*WHAT THE TASK REQUIRES*:
In every row below, switch "images" to "frames" and leave all other text unchanged. Reproduce the rows without the pictures.

(Data rows)
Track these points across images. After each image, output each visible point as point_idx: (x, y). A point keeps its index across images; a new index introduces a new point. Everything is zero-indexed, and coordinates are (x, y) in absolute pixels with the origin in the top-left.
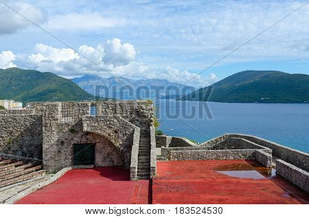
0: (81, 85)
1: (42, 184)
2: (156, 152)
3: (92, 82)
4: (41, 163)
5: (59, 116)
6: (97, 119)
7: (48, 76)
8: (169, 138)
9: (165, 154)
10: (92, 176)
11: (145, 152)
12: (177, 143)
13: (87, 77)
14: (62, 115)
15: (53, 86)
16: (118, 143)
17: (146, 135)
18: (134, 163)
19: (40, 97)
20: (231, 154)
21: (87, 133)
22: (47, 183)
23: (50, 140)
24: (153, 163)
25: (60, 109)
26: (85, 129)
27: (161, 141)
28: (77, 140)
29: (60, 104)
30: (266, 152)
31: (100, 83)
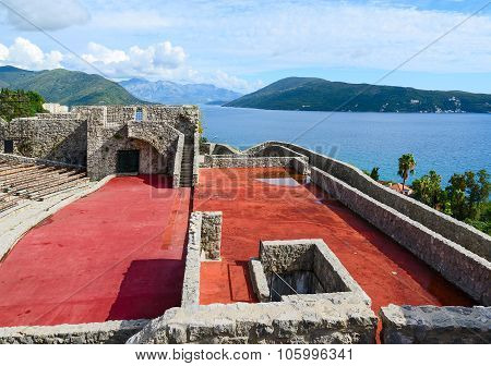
0: (127, 88)
1: (86, 192)
2: (199, 159)
3: (139, 86)
4: (85, 170)
5: (104, 120)
6: (142, 125)
7: (94, 79)
8: (212, 147)
9: (208, 159)
10: (136, 183)
11: (189, 159)
12: (221, 150)
13: (134, 80)
14: (107, 120)
15: (100, 89)
16: (162, 148)
17: (190, 141)
18: (177, 171)
19: (86, 101)
20: (274, 162)
21: (132, 139)
22: (90, 191)
23: (95, 145)
24: (197, 170)
25: (105, 114)
26: (130, 135)
27: (204, 149)
28: (121, 146)
29: (105, 108)
31: (148, 86)
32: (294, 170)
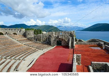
0: (58, 28)
1: (51, 49)
2: (75, 43)
3: (61, 27)
4: (51, 45)
5: (54, 35)
6: (62, 36)
7: (52, 26)
8: (78, 40)
9: (77, 43)
10: (61, 47)
11: (72, 43)
12: (80, 41)
13: (60, 26)
15: (53, 28)
16: (67, 41)
17: (73, 39)
18: (70, 45)
20: (93, 44)
21: (60, 38)
22: (52, 49)
23: (52, 40)
24: (74, 45)
27: (76, 40)
28: (58, 40)
29: (54, 32)
30: (102, 43)
31: (62, 27)
32: (100, 45)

*RESULT FOR THIS TASK*:
Track these points across frames. After each image, output each visible point as point_idx: (x, y). A point keeps its index across frames; a new index introduces a new point. Everything is zero-indexed, and coordinates are (x, y) in absolute pixels with the origin in the top-left.
0: (81, 85)
1: (42, 184)
2: (156, 152)
3: (92, 82)
4: (41, 163)
5: (59, 116)
6: (97, 119)
7: (48, 76)
8: (169, 138)
9: (165, 154)
10: (92, 176)
11: (145, 152)
12: (177, 143)
13: (87, 77)
14: (62, 115)
15: (53, 86)
16: (118, 143)
17: (146, 135)
18: (134, 163)
19: (40, 97)
20: (231, 154)
21: (87, 133)
22: (47, 183)
23: (50, 140)
24: (153, 163)
25: (60, 109)
26: (85, 129)
27: (161, 141)
28: (77, 140)
29: (60, 104)
30: (266, 152)
31: (100, 83)
0: (127, 88)
1: (86, 192)
2: (199, 159)
3: (139, 86)
4: (85, 170)
5: (104, 120)
6: (142, 125)
7: (94, 79)
8: (212, 147)
9: (208, 159)
10: (136, 183)
11: (189, 159)
12: (221, 150)
13: (134, 80)
14: (107, 120)
15: (100, 89)
16: (162, 148)
17: (190, 141)
18: (177, 171)
19: (86, 101)
20: (274, 162)
21: (132, 139)
22: (90, 191)
23: (95, 145)
24: (197, 170)
25: (105, 114)
26: (130, 135)
27: (204, 149)
28: (121, 146)
29: (105, 108)
31: (148, 86)
32: (294, 170)
0: (58, 28)
1: (51, 49)
2: (75, 43)
3: (61, 27)
4: (51, 45)
5: (54, 35)
6: (62, 36)
7: (52, 26)
8: (78, 40)
9: (77, 43)
10: (61, 47)
11: (72, 43)
12: (80, 41)
13: (60, 26)
15: (53, 28)
16: (67, 41)
17: (73, 39)
18: (70, 45)
20: (93, 44)
21: (60, 38)
22: (52, 49)
23: (52, 40)
24: (74, 45)
27: (76, 40)
28: (58, 40)
29: (54, 32)
30: (102, 43)
31: (62, 27)
32: (100, 45)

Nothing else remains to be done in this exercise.